Gregory the Great, too, was faced with a period of political instability. He took over the governance of the city of Rome, feeding a starving people; and he saw to the city’s defence, raising troops and resisting a number of incursions from the North. Undoubtedly all this was part of a process leading to the growth of the secular political powers of the papacy, now in the immortal words of 1066 and All That, universally held to be “a bad thing”.

And here, in a vital sense we can say that this Pope’s geopolitical involvements show him to have exceeded in the worldly sense and transcended in the spiritual sense, both of these two great predecessors. The collapse of the Eastern bloc is one of the great historical convulsions: this pope not merely expected it and prayed for it, he played by general consent a large part in bringing it about.
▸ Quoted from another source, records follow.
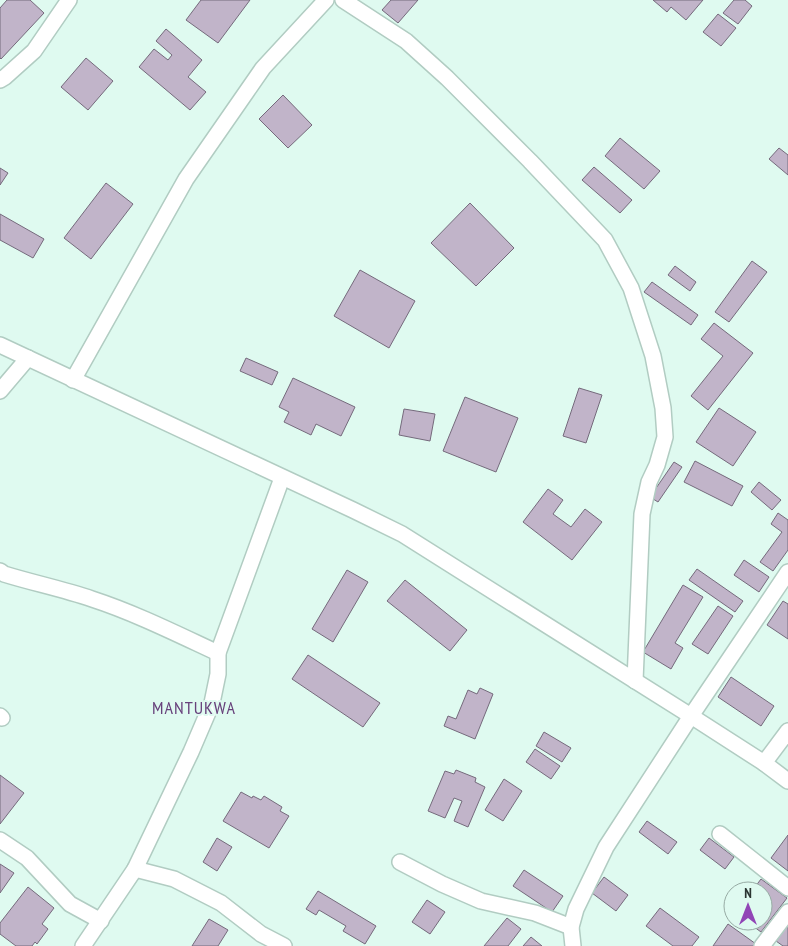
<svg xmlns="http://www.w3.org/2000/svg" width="788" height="946" viewBox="0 0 788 946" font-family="'PT Sans Narrow',sans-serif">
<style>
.building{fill:#c1b4c9;stroke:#756a7c}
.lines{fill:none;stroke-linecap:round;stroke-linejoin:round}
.minor-casing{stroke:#b1ccc2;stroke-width:18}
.minor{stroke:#fff;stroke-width:15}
.labels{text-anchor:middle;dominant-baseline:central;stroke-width:4;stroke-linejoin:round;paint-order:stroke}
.quarter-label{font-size:18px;letter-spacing:1px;fill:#67417b;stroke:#dffaf0}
</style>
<rect width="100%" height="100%" fill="#dffaf0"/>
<g class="building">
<polygon points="7,0 30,0 44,13 1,59 0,58 0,8"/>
<polygon points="201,0 250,0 218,43 186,20"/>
<polygon points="391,0 418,0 398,23 382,10"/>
<polygon points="653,0 703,0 686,20 671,7 667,12"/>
<polygon points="734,0 745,0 752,6 738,24 723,13"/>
<polygon points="718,14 736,28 721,46 703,32"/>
<polygon points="166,29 202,60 188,77 206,92 190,110 139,67 154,49 168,60 172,55 156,41"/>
<polygon points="86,58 113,81 88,110 61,87"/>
<polygon points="283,95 312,125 288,148 259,119"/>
<polygon points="620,138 660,171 644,189 605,156"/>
<polygon points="779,148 788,155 788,175 769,159"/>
<polygon points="594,167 632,200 620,213 582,180"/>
<polygon points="0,168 8,173 0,185"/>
<polygon points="106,183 133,204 91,259 64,238"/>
<polygon points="470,203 514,248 476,286 431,243"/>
<polygon points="0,214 44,239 33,258 0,240"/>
<polygon points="752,261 767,272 729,322 715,312"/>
<polygon points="675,266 696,282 690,291 668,275"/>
<polygon points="360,270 415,301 389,348 334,316"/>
<polygon points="652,282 698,315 691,325 644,292"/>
<polygon points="714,323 753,353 708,410 691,396 723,356 701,339"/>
<polygon points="246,358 278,372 272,385 240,371"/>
<polygon points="293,378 355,407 341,436 316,424 311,435 284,422 289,412 279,407"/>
<polygon points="579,388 602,395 586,443 563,436"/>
<polygon points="465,397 518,418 496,472 443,451"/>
<polygon points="719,408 756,432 733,466 696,442"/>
<polygon points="404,409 435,414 430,441 399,435"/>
<polygon points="695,461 743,486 732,506 684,482"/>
<polygon points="674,462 682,467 658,502 650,497"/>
<polygon points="759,482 781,500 772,510 751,492"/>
<polygon points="548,489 563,500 553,514 571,527 585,509 602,522 572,560 523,522"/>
<polygon points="778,513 788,520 788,550 773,571 760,562 782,532 771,524"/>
<polygon points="744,560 769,577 759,592 734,575"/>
<polygon points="697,569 743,601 735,612 689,580"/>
<polygon points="347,570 368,582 333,642 312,629"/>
<polygon points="405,580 467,630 450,651 387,601"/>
<polygon points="683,585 703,597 675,643 683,648 671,669 643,652"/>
<polygon points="783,601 788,604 788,639 767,625"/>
<polygon points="718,606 733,616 708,654 692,644"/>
<polygon points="308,655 380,703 363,727 292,679"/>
<polygon points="731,677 774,706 761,726 718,697"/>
<polygon points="480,688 493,694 475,739 444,726 448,716 456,719 468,690 477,694"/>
<polygon points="544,732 571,748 562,762 536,746"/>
<polygon points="535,749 560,766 551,779 526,762"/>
<polygon points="456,770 476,778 475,782 485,787 468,827 454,821 462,801 454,798 445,818 428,811 445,771 454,774"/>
<polygon points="0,775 24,793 0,824"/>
<polygon points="504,779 522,791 503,821 485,810"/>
<polygon points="241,792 252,798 253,796 261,800 264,796 282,807 280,811 289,816 269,848 223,821"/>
<polygon points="647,821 677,842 668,854 639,832"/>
<polygon points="788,835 788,871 771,858"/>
<polygon points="217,838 232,847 217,871 203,862"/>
<polygon points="709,838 734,857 725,869 700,850"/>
<polygon points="0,864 14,873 0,893"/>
<polygon points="524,870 563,896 552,912 513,886"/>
<polygon points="604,877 628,895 616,911 592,893"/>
<polygon points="761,879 787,898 761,932 746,921 763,921 763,891 752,891"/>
<polygon points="28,887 54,908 42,924 48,929 37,944 35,942 32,946 16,946 0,934 0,923"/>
<polygon points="318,891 376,926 365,944 343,931 346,926 319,910 316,915 306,909"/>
<polygon points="427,900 445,912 430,934 412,922"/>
<polygon points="660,908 699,937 692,946 673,946 646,926"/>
<polygon points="507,918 521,929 508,946 484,946"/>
<polygon points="209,919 228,930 218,946 192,946"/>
<polygon points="788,922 788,946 783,946 776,941"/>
<polygon points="728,924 756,944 755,946 713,946"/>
<polygon points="531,937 542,946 523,946"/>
</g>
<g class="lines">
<defs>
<g id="minor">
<polyline points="343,0 406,41 447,78 530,161 605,240 631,288 653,356 663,408 665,437 657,465 649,482 642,514 635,681"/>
<polyline points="0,80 5,77 34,51 69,0"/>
<polyline points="0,345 353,510 402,534 691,716 764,763 788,781"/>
<polyline points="73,380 186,179 263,68 326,0"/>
<polyline points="0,391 28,358"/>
<path d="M0 571 4 574C33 583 63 589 92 599 135 613 177 634 218 653"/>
<polyline points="0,716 2,718"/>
<polyline points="764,763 788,731"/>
<polyline points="720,834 788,888"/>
<polyline points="0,840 27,858 70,904 101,921"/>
<polyline points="400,862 442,884 481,901 535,913 571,927"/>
<polyline points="135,869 174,879 221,903 261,934 284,946"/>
<polyline points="83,946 135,869 191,752 212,703 218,674 218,653 282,478"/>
<polyline points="573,946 571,927 576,909 606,847 691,716 788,572"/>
<polyline points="762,946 788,912"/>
</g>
</defs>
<use href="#minor" class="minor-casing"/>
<use href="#minor" class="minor"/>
</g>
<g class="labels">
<g class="quarter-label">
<text x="194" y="707">MANTUKWA</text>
</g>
</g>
<g transform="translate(748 906)"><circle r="24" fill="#dffaf0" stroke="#97aba4"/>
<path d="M0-4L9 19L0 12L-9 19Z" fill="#9145b6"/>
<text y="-8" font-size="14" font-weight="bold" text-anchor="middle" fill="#2b3532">N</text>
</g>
</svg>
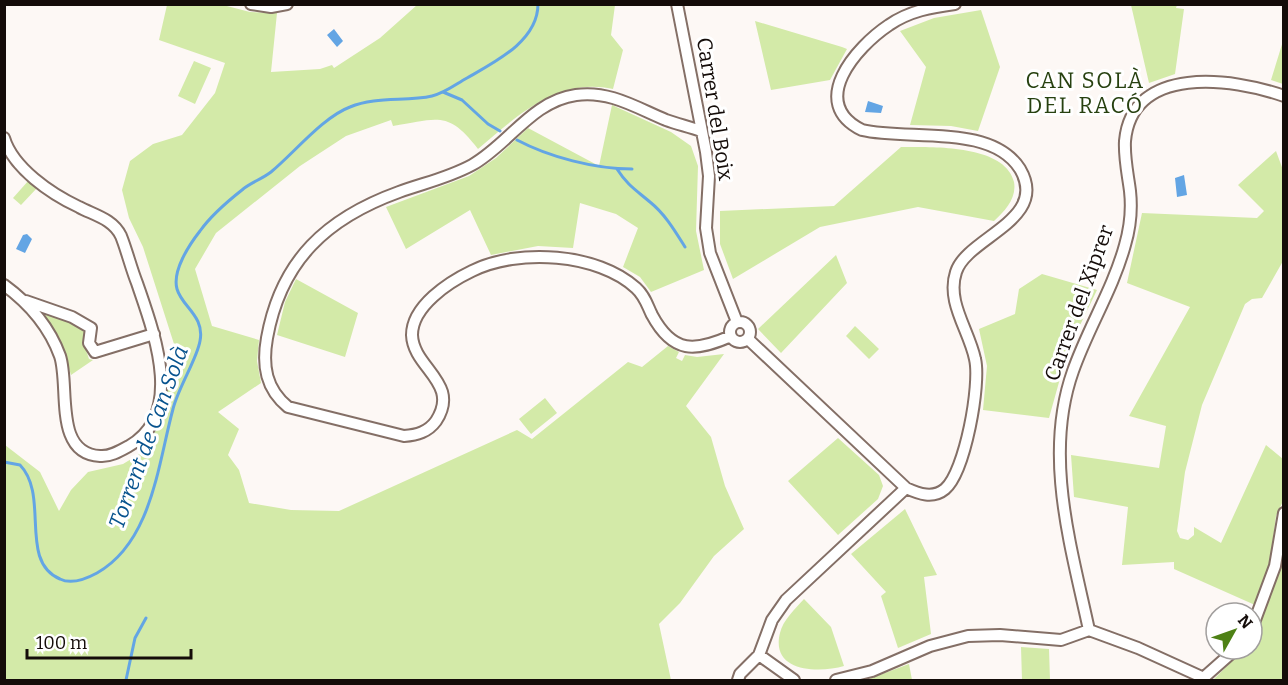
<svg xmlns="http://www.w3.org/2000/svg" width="1288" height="685" viewBox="0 0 1288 685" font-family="Bitter,serif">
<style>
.green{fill:#d3eaa8}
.water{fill:#63a5e4}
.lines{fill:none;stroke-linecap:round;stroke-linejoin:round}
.stream{stroke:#63a5e4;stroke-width:3}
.street-casing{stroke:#846f66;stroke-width:14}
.street{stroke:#fff;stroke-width:10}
.labels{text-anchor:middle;stroke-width:6;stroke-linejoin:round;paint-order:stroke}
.street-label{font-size:21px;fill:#140c09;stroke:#fff}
.neighbourhood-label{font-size:22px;letter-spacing:1.5px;fill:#274110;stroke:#fff}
.water-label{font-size:22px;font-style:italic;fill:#07538e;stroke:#fff}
</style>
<rect width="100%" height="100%" fill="#fdf8f5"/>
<path class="green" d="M167,5h56l27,7 27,1 -6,59 49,-3 12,-4 2,3 46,-30 37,-33h198l-4,30 12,15 -10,39c-55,-12 -95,26 -135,60 -30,-39 -40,-30 -85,-23l-2,-6 -45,16 -46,30 -84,67 -21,36 17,57 47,14 -2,21 4,22 -43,29 21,17 -11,26 11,15 10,33 42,7 48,1 178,-81 15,9 96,-77 14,5 26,-21 11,6 -3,6 6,3 3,-6 12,2 27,-3 -38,52 25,31 14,49 19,43 -30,27 -34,47 -21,21 12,56h-666v-235l35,27 19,39 12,-21 17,-18 35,-8 23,-14 18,-36 10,-70 -31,-97 -14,-29 -7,-28 8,-29 23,-17 29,-9 33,-42 10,-30 -66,-23z
M1131,5h46l-1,3 8,1 -9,65 -26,9z
M981,10l19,57 -22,64 -27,-5 -41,-1 16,-58 -26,-36 34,-13z
M755,21l87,26 5,2 -17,31 -59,10z
M1283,41v43l-12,-4z
M194,61l17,7 -16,36 -17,-8z
M612,105l59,27 20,14 7,20 -2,65 8,39 -53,22 -11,-15 -17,-10 15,-39 -22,-14 -36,-11 -7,45 -35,-2 -47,9 -21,-45 -64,39 -20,-42 83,-31 27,-18 32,-30 71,38z
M901,147c30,0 104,-3 113,35 3,16 -9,29 -20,39l-76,-14 -98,20 -87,52 -13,-35v-33l114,-5z
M1276,151l7,19v91l-21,37 -10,1 -7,5 -43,101 -17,67 -8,59 3,7 8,2 6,-5v-8l27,16 45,-98 17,14v42l-7,15 -6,46 -15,43 -81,-36v-7l-52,3 6,-58 -54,-10 -3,-42 88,13 7,-42 -37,-10 61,-109 -63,-24 15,-70 115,5 7,-7 -26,-26z
M29,180l8,8 -16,17 -8,-7z
M836,255l11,28 -66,70 -23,-24z
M1042,274l55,16 -29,60 -19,68 -66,-8 4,-44 -8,-37 36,-15 4,-25z
M296,279l62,34 -13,44 -68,-22 8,-33z
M41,309l47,20 -4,15 5,15 4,1 -22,15 -12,-38z
M855,326l24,23 -10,10 -23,-23z
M545,398l12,15 -26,21 -12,-15z
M838,438l41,37 4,11 -5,13 -40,36 -50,-54z
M905,509l32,66 -13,2 7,57 -33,14 -17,-52 5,-4 -35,-38z
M1283,561v119h-70l31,-31h8c0,-14 25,-69 31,-88z
M804,599l27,28 13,39c-24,7 -74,7 -64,-33 3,-13 15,-24 24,-34z
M1021,647l28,2 1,31h-28z
M909,664l3,16h-47h1z"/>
<path class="water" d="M334,29l9,12 -6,6 -10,-12z
M868,101l15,5 -2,7 -16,-1z
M1184,175l3,20 -10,2 -2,-19z
M27,234l5,5 -7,14 -9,-4 7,-14z"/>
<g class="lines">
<path class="stream" d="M443,92l19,8 26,24 12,7
M517,140c32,17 78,29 115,29
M617,169c11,17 19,21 33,33 15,12 25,29 35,45
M4,462l16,3c30,31 -2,96 40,114 12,6 26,0 37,-6 55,-31 61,-109 76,-164 5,-21 24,-50 27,-68 5,-25 -18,-34 -23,-52 -5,-18 12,-44 23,-58 10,-14 28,-30 42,-41 8,-7 20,-11 29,-18 23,-19 52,-55 79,-65 26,-11 56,-5 82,-11 13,-3 24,-12 35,-18 28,-16 71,-37 71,-74
M126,680l9,-42 11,-20"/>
<g class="street-casing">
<path id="street" d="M251,4l20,3 16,-3
M677,4l29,148 3,24 -3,52 4,25 27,69
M701,131c-11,-4 -24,-7 -35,-11 -29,-12 -57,-30 -90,-25 -44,6 -68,50 -104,70 -24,13 -48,18 -73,27 -72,26 -118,68 -132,146 -5,28 -1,51 21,69l116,29c13,-1 24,-4 32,-15 25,-38 -23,-53 -24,-86 0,-29 37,-53 60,-64 46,-23 126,-18 164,17 9,8 11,17 16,27 21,39 43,37 79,21
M4,138c9,30 47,56 75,69 15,8 34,12 42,29 6,15 10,32 16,47 16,47 49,131 -8,163 -9,5 -19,11 -29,10 -47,-2 -30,-70 -40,-100 -11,-30 -30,-52 -56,-71
M26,301l46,16 19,11 -2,15 6,9 59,-18
M730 332a10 10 0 1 1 20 0a10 10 0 1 1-20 0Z
M748,339l158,149
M1252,628l23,-62 9,-53
M1089,630c-18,-84 -46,-175 -16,-259 15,-43 40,-82 52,-126 5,-17 7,-36 5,-54 -2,-16 -6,-33 -5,-50 7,-77 108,-63 159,-45
M759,655l35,25
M738,680l2,-6 19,-19 13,-35 14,-20 120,-112c13,6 27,11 39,1 20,-17 36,-105 30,-130 -6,-29 -29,-57 -19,-87 11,-35 94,-52 64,-103 -29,-46 -112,-28 -158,-39 -55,-27 -6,-83 27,-105 20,-14 43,-18 66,-21
M836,680l36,-9 58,-25 38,-10 32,-1 61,5 28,-10 49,18 66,30
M1201,680l35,-31"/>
</g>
<use href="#street" class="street"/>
</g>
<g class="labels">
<g class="street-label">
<text transform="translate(715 109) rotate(81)" y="7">Carrer del Boix</text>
<text transform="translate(1079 303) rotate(-70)" y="7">Carrer del Xiprer</text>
</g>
<g class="neighbourhood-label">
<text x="1085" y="88">CAN SOLÀ<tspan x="1085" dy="25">DEL RACÓ</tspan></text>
</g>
<g class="water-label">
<text transform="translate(148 437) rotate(-70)" y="8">Torrent de Can Solà</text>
</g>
</g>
<rect width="1288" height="685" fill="none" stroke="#140c09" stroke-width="12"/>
<g transform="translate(1234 631) rotate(50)"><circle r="28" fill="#ffffff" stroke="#a19e9d" stroke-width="1.5"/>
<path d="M0-4.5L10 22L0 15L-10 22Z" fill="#4e8115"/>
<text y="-9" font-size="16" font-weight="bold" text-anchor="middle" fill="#140c09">N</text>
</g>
<path d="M27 649v9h164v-9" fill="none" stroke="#140c09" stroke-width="3"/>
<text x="36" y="649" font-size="18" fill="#140c09" stroke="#ffffff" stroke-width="4.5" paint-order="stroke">100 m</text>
</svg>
But this vast political result was brought about, not by a reversion into the papacy’s history of political intrigue and manipulation, but by asserting the superior strength of the power of the spirit. “How many divisions has the pope”, Stalin once famously sneered: Pope John Paul demonstrated that in the end “divisions” are not really what counts, even in the exercise of worldly power.

The other striking parallel with both Leo and Gregory was in John Paul’s ultimately successful reassertion of the authority of the pope to teach and define doctrine. Leo, of course, was the Pope who sent the Council of Chalcedon his famous tome — a statement defining the doctrine of the two natures of Christ — with the instruction that it was to be accepted by the Council without any inquiry or discussion. Roma locuta est; causa finita est is not one of Leo’s sayings; but there can be little doubt that he did more than any other Pope to establish what has been a central part of the papacy’s functions ever since, the duty to defend the stable and objective character of Catholic teaching.

Gregory seems at first less doctrinally assertive: he it was who described himself as Pope (truthfully) as “servant of the servants of God”; and he tended not to assert his own views about the primacy of the bishop of Rome over all other bishops. But it was, nevertheless, he who first used the phrase ex cathedra to indicate that when he spoke he did so with the full weight and authority of the papal office.

I don’t know whether or not, when, next year Benedict XVI’s predecessor becomes St John Paul, he will once more widely and spontaneously be called “John Paul the Great”. The focus at his canonisation will also be on the pontificate of Pope John, undoubtedly a lovable and holy man; this will tend to divert attention from the exceptional character of John Paul’s pontificate. Who knows? Perhaps that is WHY they are being canonised together (but I mustn’t be paranoid). All I know is that he will always be “John Paul the Great” to me; and I suspect that in the end that is how the Church will come naturally to think of him.